India’s largest FMCG firms, including those with high exposure to rural markets such as Hindustan Unilever Ltd (HUL), Dabur Ltd and Emami Ltd, are waiting for a boost in rural demand to help revive sluggish growth in volumes and earnings, according to analysts tracking their stocks.
Equities analysts said that the industry is counting on measures including higher spending on rural infrastructure and employment schemes, including MGNREGA to help boost rural income and consumption, Mint reported on 17 January.
However, the increase in this spending may be limited. Budget allocation for the MGNREGA scheme may rise by only about 10% year-on-year to Rs50,000 crore, according to Motilal Oswal estimates in the note cited above.

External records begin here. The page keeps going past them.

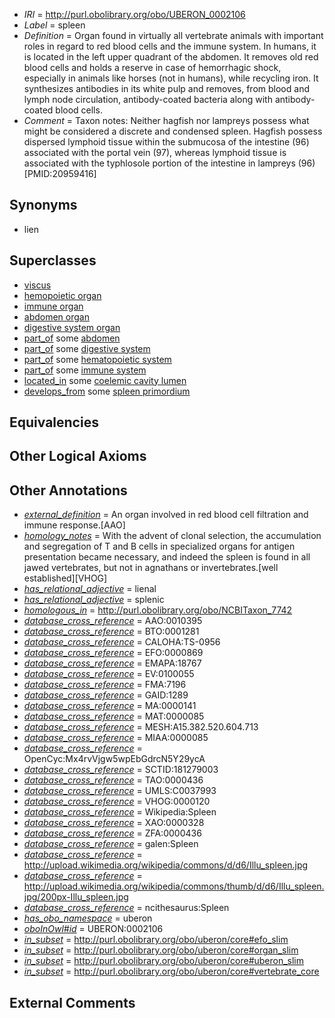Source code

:  * *IRI* = http://purl.obolibrary.org/obo/UBERON_0002106
 * *Label* = spleen
 * *Definition* = Organ found in virtually all vertebrate animals with important roles in regard to red blood cells and the immune system. In humans, it is located in the left upper quadrant of the abdomen. It removes old red blood cells and holds a reserve in case of hemorrhagic shock, especially in animals like horses (not in humans), while recycling iron. It synthesizes antibodies in its white pulp and removes, from blood and lymph node circulation, antibody-coated bacteria along with antibody-coated blood cells.
 * *Comment* = Taxon notes: Neither hagfish nor lampreys possess what might be considered a discrete and condensed spleen. Hagfish possess dispersed lymphoid tissue within the submucosa of the intestine (96) associated with the portal vein (97), whereas lymphoid tissue is associated with the typhlosole portion of the intestine in lampreys (96) [PMID:20959416]

## Synonyms

 * lien

## Superclasses

 * [viscus](../../UBERON/75/UBERON_0002075.md)
 * [hemopoietic organ](../../UBERON/77/UBERON_0004177.md)
 * [immune organ](../../UBERON/57/UBERON_0005057.md)
 * [abdomen organ](../../UBERON/72/UBERON_0005172.md)
 * [digestive system organ](../../UBERON/65/UBERON_0013765.md)
 * [part_of](../../BFO/50/BFO_0000050.md) some [abdomen](../../UBERON/16/UBERON_0000916.md)
 * [part_of](../../BFO/50/BFO_0000050.md) some [digestive system](../../UBERON/07/UBERON_0001007.md)
 * [part_of](../../BFO/50/BFO_0000050.md) some [hematopoietic system](../../UBERON/90/UBERON_0002390.md)
 * [part_of](../../BFO/50/BFO_0000050.md) some [immune system](../../UBERON/05/UBERON_0002405.md)
 * [located_in](../../RO/25/RO_0001025.md) some [coelemic cavity lumen](../../UBERON/23/UBERON_0002323.md)
 * [develops_from](../../RO/02/RO_0002202.md) some [spleen primordium](../../UBERON/93/UBERON_0006293.md)

## Equivalencies


## Other Logical Axioms


## Other Annotations

 * *[external_definition](../../UBPROP/01/UBPROP_0000001.md)* = An organ involved in red blood cell filtration and immune response.[AAO]
 * *[homology_notes](../../UBPROP/03/UBPROP_0000003.md)* = With the advent of clonal selection, the accumulation and segregation of T and B cells in specialized organs for antigen presentation became necessary, and indeed the spleen is found in all jawed vertebrates, but not in agnathans or invertebrates.[well established][VHOG]
 * *[has_relational_adjective](../../UBPROP/07/UBPROP_0000007.md)* = lienal
 * *[has_relational_adjective](../../UBPROP/07/UBPROP_0000007.md)* = splenic
 * *[homologous_in](../../core#homologous/in/core#homologous_in.md)* = http://purl.obolibrary.org/obo/NCBITaxon_7742
 * *[database_cross_reference](../../ef/oboInOwl#hasDbXref.md)* = AAO:0010395
 * *[database_cross_reference](../../ef/oboInOwl#hasDbXref.md)* = BTO:0001281
 * *[database_cross_reference](../../ef/oboInOwl#hasDbXref.md)* = CALOHA:TS-0956
 * *[database_cross_reference](../../ef/oboInOwl#hasDbXref.md)* = EFO:0000869
 * *[database_cross_reference](../../ef/oboInOwl#hasDbXref.md)* = EMAPA:18767
 * *[database_cross_reference](../../ef/oboInOwl#hasDbXref.md)* = EV:0100055
 * *[database_cross_reference](../../ef/oboInOwl#hasDbXref.md)* = FMA:7196
 * *[database_cross_reference](../../ef/oboInOwl#hasDbXref.md)* = GAID:1289
 * *[database_cross_reference](../../ef/oboInOwl#hasDbXref.md)* = MA:0000141
 * *[database_cross_reference](../../ef/oboInOwl#hasDbXref.md)* = MAT:0000085
 * *[database_cross_reference](../../ef/oboInOwl#hasDbXref.md)* = MESH:A15.382.520.604.713
 * *[database_cross_reference](../../ef/oboInOwl#hasDbXref.md)* = MIAA:0000085
 * *[database_cross_reference](../../ef/oboInOwl#hasDbXref.md)* = OpenCyc:Mx4rvVjgw5wpEbGdrcN5Y29ycA
 * *[database_cross_reference](../../ef/oboInOwl#hasDbXref.md)* = SCTID:181279003
 * *[database_cross_reference](../../ef/oboInOwl#hasDbXref.md)* = TAO:0000436
 * *[database_cross_reference](../../ef/oboInOwl#hasDbXref.md)* = UMLS:C0037993
 * *[database_cross_reference](../../ef/oboInOwl#hasDbXref.md)* = VHOG:0000120
 * *[database_cross_reference](../../ef/oboInOwl#hasDbXref.md)* = Wikipedia:Spleen
 * *[database_cross_reference](../../ef/oboInOwl#hasDbXref.md)* = XAO:0000328
 * *[database_cross_reference](../../ef/oboInOwl#hasDbXref.md)* = ZFA:0000436
 * *[database_cross_reference](../../ef/oboInOwl#hasDbXref.md)* = galen:Spleen
 * *[database_cross_reference](../../ef/oboInOwl#hasDbXref.md)* = http://upload.wikimedia.org/wikipedia/commons/d/d6/Illu_spleen.jpg
 * *[database_cross_reference](../../ef/oboInOwl#hasDbXref.md)* = http://upload.wikimedia.org/wikipedia/commons/thumb/d/d6/Illu_spleen.jpg/200px-Illu_spleen.jpg
 * *[database_cross_reference](../../ef/oboInOwl#hasDbXref.md)* = ncithesaurus:Spleen
 * *[has_obo_namespace](../../ce/oboInOwl#hasOBONamespace.md)* = uberon
 * *[oboInOwl#id](../../id/oboInOwl#id.md)* = UBERON:0002106
 * *[in_subset](../../et/oboInOwl#inSubset.md)* = http://purl.obolibrary.org/obo/uberon/core#efo_slim
 * *[in_subset](../../et/oboInOwl#inSubset.md)* = http://purl.obolibrary.org/obo/uberon/core#organ_slim
 * *[in_subset](../../et/oboInOwl#inSubset.md)* = http://purl.obolibrary.org/obo/uberon/core#uberon_slim
 * *[in_subset](../../et/oboInOwl#inSubset.md)* = http://purl.obolibrary.org/obo/uberon/core#vertebrate_core

## External Comments


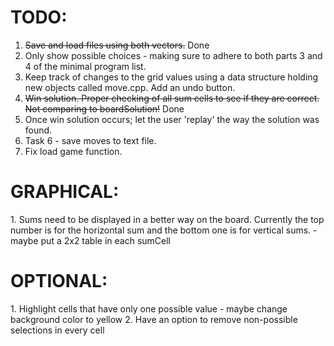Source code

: <h1>TODO:</h1>
<ol>
<li><strike>Save and load files using both vectors.</strike> Done</li>
<li>Only show possible choices - making sure to adhere to both parts 3 and 4 of the minimal program list.</li>
<li>Keep track of changes to the grid values using a data structure holding new objects called move.cpp. Add an undo button.</li>
<li><strike>Win solution. Proper checking of all sum cells to see if they are correct. Not comparing to boardSolution!</strike> Done</li>
<li>Once win solution occurs; let the user 'replay' the way the solution was found.</li>
<li>Task 6 - save moves to text file.</li>
<li>Fix load game function.</li>
</ol>

<h1>GRAPHICAL:</h1>
1. Sums need to be displayed in a better way on the board. Currently the top number is for the horizontal sum and the bottom one is for vertical sums.
    - maybe put a 2x2 table in each sumCell
 

<h1>OPTIONAL:</h1>
1. Highlight cells that have only one possible value - maybe change background color to yellow
2. Have an option to remove non-possible selections in every cell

“Although the industry is asking the government to allocate INR600b (Rs60,000 crore) for MGNREGA in FY19, some serious thinking is required, in our view," the note said. “This is because rural spending of the central government has a serious impact on rural wage growth. However, we also note that rural wages have a direct correlation with inflationary pressures in the economy. Higher growth in (real) rural wages coincides with higher inflation," the note said, adding that the government will have to balance higher rural wages with controlled inflation.
Both farm and non-farm wages are growing at around 6% compounded annual growth rate (CAGR) compared to 7-19% growth rates in 2004-2014, according to data compiled by the Reserve Bank of India (RBI) and brokerage firm HDFC Securities.
After nearly two years of sluggish growth in which rural markets lagged urban ones, FMCG firms are still reporting only a gradual recovery in rural demand, saying that it may not yet be a trend.
“The rural growth this quarter was better than urban. But I don’t want you to jump to conclusions because in the base quarter rural had been impacted more severely because wholesale channel had got impacted," Sanjiv Mehta, chief executive officer and managing director of HUL, said in an earnings call on 17 January. “So, I would say that, yes, the growth has been there, and we are pretty happy with it, but we don’t want to call out a very definitive trend. So, wait for another couple of quarters before we can conclude that yes, the trend of rural growing faster than urban is there to stay."
“The demand has not yet reached pre-GST (goods and services tax) levels in our opinion," K.B.S. Anand, CEO and MD of Asian Paints, said in an earnings call on 22 January. “The overall economy growth has still not reached the numbers it was reaching earlier. We are definitely not happy with the volume growth we are getting. However, our value growth is reasonable. We don’t think we are losing market share, but the growth in the paints industry has not been good enough for us to grow higher."